1st Prime Minister of Belarus
- In office 19 September 1991 – 21 July 1994
- Head of state: Stanislav Shushkevich Vyachelav Kuznetsov (acting) Myechyslaw Hryb Alexander Lukashenko
- Preceded by: Office established; he himself as Chairman of the Council of Ministers of the Byelorussian SSR
- Succeeded by: Mikhail Chyhir

Chairman of the Council of Ministers of the Byelorussian SSR (Head of government of the Byelorussian SSR)
- In office 7 April 1990 – 19 September 1991
- Leader: Yefrem Sokolov Anatoly Malofeyev
- Head of state: Nikolai Dementey Stanislav Shushkevich (acting)
- Preceded by: Mikhail Kovalev
- Succeeded by: Office disestablished; he himself as Prime Minister of Belarus

Member of the National Assembly of Belarus
- In office 27 November 1996 – 16 November 2004

Personal details
- Born: 10 June 1936 Koniuszewszczyzna, Second Polish Republic (now Konyushevshchina [be], Belarus)
- Died: 9 December 2020 (aged 84) Minsk, Belarus
- Party: Communist Party of the Soviet Union (until 1991)
- Profession: Engineer

= Vyacheslav Kebich =

Belarusian politician (1936–2020)

Vyacheslav Frantsevich Kebich (Note: Вячаслаў Францавіч Кебіч /be/, Вячеслав Францевич Кебич) (10 June 1936 – 9 December 2020) was a Belarusian politician and the first Prime Minister of Belarus from 1991 to 1994.

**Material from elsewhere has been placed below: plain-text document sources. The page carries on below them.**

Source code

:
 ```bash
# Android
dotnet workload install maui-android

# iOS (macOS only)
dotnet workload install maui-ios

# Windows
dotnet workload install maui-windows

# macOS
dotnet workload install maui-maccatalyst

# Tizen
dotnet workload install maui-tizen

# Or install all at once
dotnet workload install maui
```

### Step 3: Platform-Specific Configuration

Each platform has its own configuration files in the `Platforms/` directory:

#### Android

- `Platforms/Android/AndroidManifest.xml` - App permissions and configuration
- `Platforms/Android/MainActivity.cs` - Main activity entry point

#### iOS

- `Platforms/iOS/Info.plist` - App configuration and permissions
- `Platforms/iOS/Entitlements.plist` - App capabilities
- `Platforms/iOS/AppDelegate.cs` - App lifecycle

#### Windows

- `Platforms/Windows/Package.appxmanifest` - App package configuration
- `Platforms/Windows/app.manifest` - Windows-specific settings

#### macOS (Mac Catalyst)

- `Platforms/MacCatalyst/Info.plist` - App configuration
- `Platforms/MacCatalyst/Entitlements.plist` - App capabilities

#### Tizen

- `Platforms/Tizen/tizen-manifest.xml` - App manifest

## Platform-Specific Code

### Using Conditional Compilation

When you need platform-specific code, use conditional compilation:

== Early life and education ==
Kebich was born on 10 June 1936, in the village of Konyushevshchina (present-day Minsk region of Belarus). In 1958, he graduated from the engineering department of the Belarusian Polytechnic Institute. He studied at the Higher Party School of the Central Committee of the Communist Party of Belarus. Before his career as a politician, Kebich worked as an engineer.

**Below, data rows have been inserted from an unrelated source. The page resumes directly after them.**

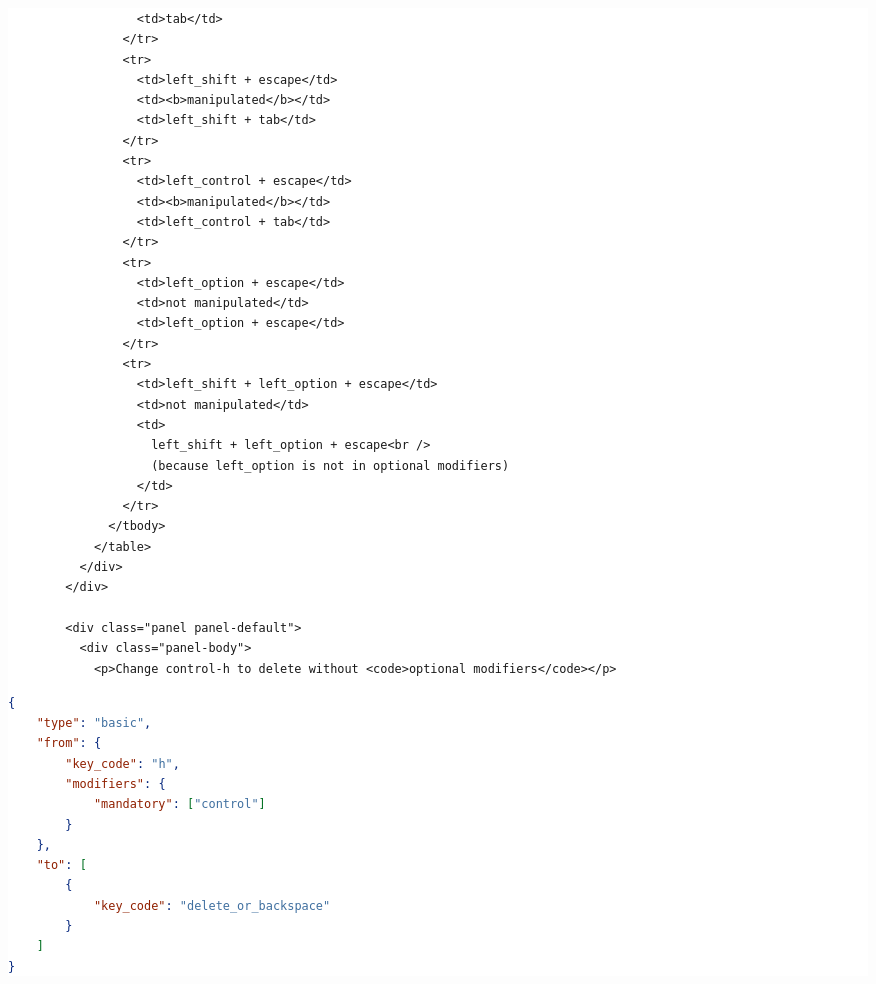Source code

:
 ```text
                  <td>tab</td>
                </tr>
                <tr>
                  <td>left_shift + escape</td>
                  <td><b>manipulated</b></td>
                  <td>left_shift + tab</td>
                </tr>
                <tr>
                  <td>left_control + escape</td>
                  <td><b>manipulated</b></td>
                  <td>left_control + tab</td>
                </tr>
                <tr>
                  <td>left_option + escape</td>
                  <td>not manipulated</td>
                  <td>left_option + escape</td>
                </tr>
                <tr>
                  <td>left_shift + left_option + escape</td>
                  <td>not manipulated</td>
                  <td>
                    left_shift + left_option + escape<br />
                    (because left_option is not in optional modifiers)
                  </td>
                </tr>
              </tbody>
            </table>
          </div>
        </div>

        <div class="panel panel-default">
          <div class="panel-body">
            <p>Change control-h to delete without <code>optional modifiers</code></p>

```

```json
{
    "type": "basic",
    "from": {
        "key_code": "h",
        "modifiers": {
            "mandatory": ["control"]
        }
    },
    "to": [
        {
            "key_code": "delete_or_backspace"
        }
    ]
}
```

== Prime Minister of Belarus ==
Kebich was the first Prime Minister of Belarus, serving from 1991 until 1994, having held the equivalent office of the Byelorussian SSR since 1990. During his tenure in office he promoted a pro-Russia stance. In early February 1994 he stated that he would 'continue campaigning for a monetary union with Russia, as I always have done and am doing now. It is not just a question of economic circumstances. We are linked by the closest spiritual bonds; we have a common history and similar cultures.' In early March he told parliament that Belarusian-Russian relations were Minsk's basic foreign policy priority, 'owing to the community of Belarusian-Russian culture, the identical interests of two fraternal peoples.'

== Other roles ==
Kebich was one of the drafters and signatories of the Belavezha Accords that effectively ended the Soviet Union and founded the Commonwealth of Independent States. He was also one of two candidates in the final running for President of Belarus in 1994 but lost to Alexander Lukashenko by a wide margin. After the election, he led the Belarusian Commerce and Financial Union and was a member of the House of Representatives.

== Death ==
Kebich died from COVID-19 on 9 December 2020 (the day after the 29th anniversary of the Belavezha Accords), during the COVID-19 pandemic in Belarus.